TUM Marks World Sickle Cell Day in Style

Adults in relationships which can lead to marriages have been urged to test for sickle cell disease trait before getting married. In an exclusive interview with Corporate Communications Office, Madam Caroline Kinya a lecturer from the Medical Sciences Department in TUM revealed that if two carriers get married there is high probability of having a child who is a sickler.

 

“Sickle cell disease (SCD) is an inherited condition which affects red blood cells (RBCs). Let us take the SCD test before consummating marriages, let us discourage marriages between people who are carriers for the sake of the health of our children. When a carrier marry a carrier, the probability of having a child with the disease is 50%. Many marriages are in turmoil today because couples didn’t know their SCD status during courtship. Those with the disease can lead a normal life as long as the comprehensive care is strictly adhered to.” Madam Caroline divulged.

She explained that the disease is common in Nyanza region, western and some parts of coast region.

The founder of Sickle Cell foundation Mr. Noah Naluande revealed that plans are underway to construct a Sickle Cell hospital at Mikindani in Mombasa to offer treatment for the affected persons in coast region and Kenya at large.

 

The event took place on 15th June 2019 at Treasury square in Mombasa. It comprised of a charity walk, where TUM students, staff, primary and secondary school students in Mombasa County participated. The walk started from Treasury square, Moi Avenue, Railways, Makupa, SabaSaba, Mwembe tayari, Posta and back to Treasury Square. The climax of the event was testing of sickle disease which was carried by TUM students and Lecturers from Medical Sciences Department. Several people were screened for the sickle cell disease and malaria. Hemoglobin level estimation was also done.

 

Sickle cell disease is a group of disorders that affects red blood cells shape into a sickle or crescent shape.
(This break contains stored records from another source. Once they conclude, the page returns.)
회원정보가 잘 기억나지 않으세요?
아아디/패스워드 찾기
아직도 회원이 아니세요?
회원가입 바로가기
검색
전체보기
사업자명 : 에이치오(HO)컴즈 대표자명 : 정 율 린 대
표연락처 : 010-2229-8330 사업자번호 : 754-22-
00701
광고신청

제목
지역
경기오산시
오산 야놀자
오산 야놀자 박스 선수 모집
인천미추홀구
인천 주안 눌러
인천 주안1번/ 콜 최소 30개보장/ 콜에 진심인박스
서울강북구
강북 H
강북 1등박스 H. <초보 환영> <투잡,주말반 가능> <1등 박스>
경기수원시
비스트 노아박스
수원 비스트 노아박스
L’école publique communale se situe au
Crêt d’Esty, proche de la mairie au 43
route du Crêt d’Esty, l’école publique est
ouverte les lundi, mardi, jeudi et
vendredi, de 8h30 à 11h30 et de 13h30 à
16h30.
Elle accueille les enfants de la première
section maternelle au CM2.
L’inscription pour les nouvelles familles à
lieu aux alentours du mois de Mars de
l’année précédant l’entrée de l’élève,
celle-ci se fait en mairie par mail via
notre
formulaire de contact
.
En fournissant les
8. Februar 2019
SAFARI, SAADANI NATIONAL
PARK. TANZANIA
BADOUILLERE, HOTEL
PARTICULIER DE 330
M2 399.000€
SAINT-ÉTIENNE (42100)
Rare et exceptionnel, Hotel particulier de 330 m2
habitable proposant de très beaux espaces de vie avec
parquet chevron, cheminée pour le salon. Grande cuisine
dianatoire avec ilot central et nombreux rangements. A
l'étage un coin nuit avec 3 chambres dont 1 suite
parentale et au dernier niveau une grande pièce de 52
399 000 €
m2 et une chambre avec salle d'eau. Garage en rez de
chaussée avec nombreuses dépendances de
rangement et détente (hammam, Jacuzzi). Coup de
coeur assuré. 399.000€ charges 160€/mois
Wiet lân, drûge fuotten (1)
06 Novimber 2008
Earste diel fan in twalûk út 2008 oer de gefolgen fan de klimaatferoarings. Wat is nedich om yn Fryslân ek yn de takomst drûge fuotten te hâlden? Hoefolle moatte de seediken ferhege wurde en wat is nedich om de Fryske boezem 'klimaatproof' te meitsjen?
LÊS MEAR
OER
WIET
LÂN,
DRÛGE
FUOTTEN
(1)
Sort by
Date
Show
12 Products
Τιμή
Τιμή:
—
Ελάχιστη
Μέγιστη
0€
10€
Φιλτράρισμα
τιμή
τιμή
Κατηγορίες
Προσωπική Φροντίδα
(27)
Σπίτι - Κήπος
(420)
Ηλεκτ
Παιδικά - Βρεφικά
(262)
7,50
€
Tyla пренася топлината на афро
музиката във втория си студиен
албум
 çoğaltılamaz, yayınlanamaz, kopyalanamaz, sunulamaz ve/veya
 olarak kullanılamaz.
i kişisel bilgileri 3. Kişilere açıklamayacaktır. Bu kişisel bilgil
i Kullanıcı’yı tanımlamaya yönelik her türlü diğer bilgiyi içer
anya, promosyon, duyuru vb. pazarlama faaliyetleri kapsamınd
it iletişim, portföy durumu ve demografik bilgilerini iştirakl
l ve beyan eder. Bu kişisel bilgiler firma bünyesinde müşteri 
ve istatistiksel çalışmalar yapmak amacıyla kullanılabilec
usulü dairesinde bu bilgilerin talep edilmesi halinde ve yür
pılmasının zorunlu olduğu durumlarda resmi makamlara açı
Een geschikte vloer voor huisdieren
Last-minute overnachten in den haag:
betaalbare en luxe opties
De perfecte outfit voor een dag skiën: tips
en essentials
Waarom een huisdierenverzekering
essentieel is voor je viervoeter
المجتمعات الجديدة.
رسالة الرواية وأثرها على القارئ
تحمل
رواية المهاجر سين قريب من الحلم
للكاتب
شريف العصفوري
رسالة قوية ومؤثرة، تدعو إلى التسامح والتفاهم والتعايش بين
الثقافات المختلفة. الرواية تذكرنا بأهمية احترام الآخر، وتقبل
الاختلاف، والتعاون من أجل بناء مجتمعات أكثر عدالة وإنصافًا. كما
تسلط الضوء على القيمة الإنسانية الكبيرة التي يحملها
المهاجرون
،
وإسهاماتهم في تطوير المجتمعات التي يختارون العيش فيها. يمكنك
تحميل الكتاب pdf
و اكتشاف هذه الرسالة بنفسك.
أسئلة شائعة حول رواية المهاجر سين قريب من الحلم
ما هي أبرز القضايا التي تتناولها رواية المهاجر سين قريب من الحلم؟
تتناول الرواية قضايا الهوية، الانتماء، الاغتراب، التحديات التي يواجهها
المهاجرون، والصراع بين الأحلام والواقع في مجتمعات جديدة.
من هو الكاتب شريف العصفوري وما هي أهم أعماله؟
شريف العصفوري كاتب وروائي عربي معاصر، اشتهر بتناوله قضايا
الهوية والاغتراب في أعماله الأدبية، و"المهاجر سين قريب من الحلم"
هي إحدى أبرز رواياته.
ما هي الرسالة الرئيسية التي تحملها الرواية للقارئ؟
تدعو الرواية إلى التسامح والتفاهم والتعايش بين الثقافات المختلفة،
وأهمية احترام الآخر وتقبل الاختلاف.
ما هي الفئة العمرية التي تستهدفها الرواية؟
The work of red blood cells is to transport oxygen from the lungs to all parts of the body. People with this disorder suffer acute shortage of oxygen in tissues. Signs and symptoms of sickle cell disease usually begin in early childhood. Characteristic features of this disorder include a low number of red blood cells (anemia), pale/yellow eyes, swollen joints, repeated infections, and periodic episodes of pain. The severity of symptoms varies from person to person. Some people have mild symptoms, while others are frequently hospitalized for more serious complications.